» **Task brief**
Summarize the post on Flash preloaders in two sentences.

Monday, January 26, 2009

How do I make a preloader in Flash?

Editor's note: Shortly after posting this, the Youtube version of the video discussed below was cut from 23 minutes to 14 seconds. You can still view (and purchase for $3.50) the fuller versions at the author's site: http://tutvid.com/tutorials/flash/tutorials/
simplePreloader.php


As with anything of some depth, it can take awhile to “circle” a topic you’re learning and get closer and closer to the details. In a class last week, several students commented on the common practice of using a Flash preloader in sites built primarily in Flash. This post is intended to summarize and explain generally what you are doing when you create a Flash preloader, and why.

A preloader plays while the larger “movie” is loading in the meantime. I told my students I’d get them some resources for different approaches to doing just that. Below are a couple that I’ve put on on my recommended Delicious list under the tag “preloader” for background information. Further down you’ll also see a great video tutorial that walks through the process quite well, and my blow-by-blow dissection of the ActionScript used.





Key Components to a Preloader
What do we really want out of a preloader, then, and how is it generally accomplished?
  1. Amount Loaded So Far: You want to have a visual indicator of how much of the movie has loaded so far.
  2. Constant Progress Updating: We need this progress to be updated contiuously. Intuitively, as visitors we will gauge how much time has passed versus how much progress has been made (amount loaded so far). This gives us a sense of not just the download’s progress, but also its speed.
  3. Constant Progress Checking: In order to constantly update the progress of the amount loaded so far, we will need to check it.
  4. Manipulating Visual Indicators: Finally, in order to continously display the information we’re gathering, we’ll manipulate some visual indicators. It could be dynamic text which displays the current “percent downloaded”, it could be a bar filling up proportionally to the amount downloaded, or any number of approaches.
The video tutorial above does a good job of illustrating how to create a preloader using ActionScript (he’s using ActionScript 2.0). You’ll need an animation that’s 2+MB so that you can use Flash’s Simulate Download settings in the Test Movie mode to see the effects of your preloader in action as you build it. (That also gives you a good appreciation of the pain caused by how long your movie takes to load at different speeds.) Then you’ll create a preloader bar and dynamic text to update the download progress, and use the timeline and ActionScript to bring it all together.

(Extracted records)
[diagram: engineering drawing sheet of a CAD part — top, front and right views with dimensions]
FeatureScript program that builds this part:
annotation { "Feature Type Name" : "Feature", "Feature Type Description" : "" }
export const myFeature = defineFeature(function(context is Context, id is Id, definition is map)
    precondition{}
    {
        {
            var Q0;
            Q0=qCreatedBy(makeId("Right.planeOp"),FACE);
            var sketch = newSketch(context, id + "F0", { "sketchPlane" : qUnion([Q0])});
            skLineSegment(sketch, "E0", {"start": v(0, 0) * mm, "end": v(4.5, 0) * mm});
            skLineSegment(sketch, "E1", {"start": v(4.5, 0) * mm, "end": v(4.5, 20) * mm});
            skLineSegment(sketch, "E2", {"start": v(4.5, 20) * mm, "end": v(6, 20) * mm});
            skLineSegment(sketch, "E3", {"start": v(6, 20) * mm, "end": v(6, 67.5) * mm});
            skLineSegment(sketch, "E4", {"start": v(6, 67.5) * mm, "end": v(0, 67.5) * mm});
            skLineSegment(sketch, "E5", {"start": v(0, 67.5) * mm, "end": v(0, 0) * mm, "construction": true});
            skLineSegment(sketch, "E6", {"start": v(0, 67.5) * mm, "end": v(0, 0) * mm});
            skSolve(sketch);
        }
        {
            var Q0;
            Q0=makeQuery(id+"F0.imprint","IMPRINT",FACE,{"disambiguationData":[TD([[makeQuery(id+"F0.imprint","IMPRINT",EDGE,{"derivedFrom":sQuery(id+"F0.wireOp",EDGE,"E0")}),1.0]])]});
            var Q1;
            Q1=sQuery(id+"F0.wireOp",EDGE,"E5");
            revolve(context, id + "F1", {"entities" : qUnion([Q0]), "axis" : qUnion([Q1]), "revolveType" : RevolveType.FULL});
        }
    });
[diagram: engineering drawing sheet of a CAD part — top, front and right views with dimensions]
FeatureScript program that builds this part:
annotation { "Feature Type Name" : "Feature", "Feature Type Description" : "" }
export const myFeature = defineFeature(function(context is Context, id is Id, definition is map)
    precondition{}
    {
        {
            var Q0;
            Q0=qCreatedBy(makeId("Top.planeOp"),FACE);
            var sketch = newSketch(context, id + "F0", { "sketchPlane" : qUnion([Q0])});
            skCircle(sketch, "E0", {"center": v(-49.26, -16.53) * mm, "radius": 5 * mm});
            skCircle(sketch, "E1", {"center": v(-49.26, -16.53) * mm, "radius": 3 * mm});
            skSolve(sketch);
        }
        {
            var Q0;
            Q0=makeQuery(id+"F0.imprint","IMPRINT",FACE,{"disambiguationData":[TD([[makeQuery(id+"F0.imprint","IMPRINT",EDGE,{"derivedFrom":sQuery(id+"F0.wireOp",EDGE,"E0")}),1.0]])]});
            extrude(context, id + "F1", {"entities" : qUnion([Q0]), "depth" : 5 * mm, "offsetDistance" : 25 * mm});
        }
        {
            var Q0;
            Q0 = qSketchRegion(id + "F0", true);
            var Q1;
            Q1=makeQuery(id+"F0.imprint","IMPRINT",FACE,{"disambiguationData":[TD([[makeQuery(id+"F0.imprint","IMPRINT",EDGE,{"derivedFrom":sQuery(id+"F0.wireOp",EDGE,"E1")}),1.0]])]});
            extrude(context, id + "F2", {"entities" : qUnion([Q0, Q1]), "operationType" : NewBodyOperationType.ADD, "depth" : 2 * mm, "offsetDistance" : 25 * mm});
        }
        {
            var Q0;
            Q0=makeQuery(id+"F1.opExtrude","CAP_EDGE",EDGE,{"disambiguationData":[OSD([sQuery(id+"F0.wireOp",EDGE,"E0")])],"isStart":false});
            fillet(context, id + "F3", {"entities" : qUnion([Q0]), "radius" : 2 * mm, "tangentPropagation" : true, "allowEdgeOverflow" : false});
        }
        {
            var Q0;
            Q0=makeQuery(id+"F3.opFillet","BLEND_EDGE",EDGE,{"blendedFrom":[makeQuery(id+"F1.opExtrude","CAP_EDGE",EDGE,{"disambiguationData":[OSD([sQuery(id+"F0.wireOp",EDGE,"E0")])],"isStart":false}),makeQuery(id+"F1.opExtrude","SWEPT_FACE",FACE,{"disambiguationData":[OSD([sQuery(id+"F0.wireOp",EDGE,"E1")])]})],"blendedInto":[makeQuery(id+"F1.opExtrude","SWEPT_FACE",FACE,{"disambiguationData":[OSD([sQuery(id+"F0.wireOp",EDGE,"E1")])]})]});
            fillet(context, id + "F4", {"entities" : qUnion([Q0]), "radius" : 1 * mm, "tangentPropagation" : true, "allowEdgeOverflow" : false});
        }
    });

» **Solution**
A Flash preloader plays while the larger movie loads, and the post explains generally what creating one involves, pointing to background resources and a video tutorial that builds a preloader with ActionScript 2.0. A preloader should show how much of the movie has loaded so far, check and update that progress constantly, and manipulate visual indicators such as dynamic "percent downloaded" text or a bar that fills in proportion to the download.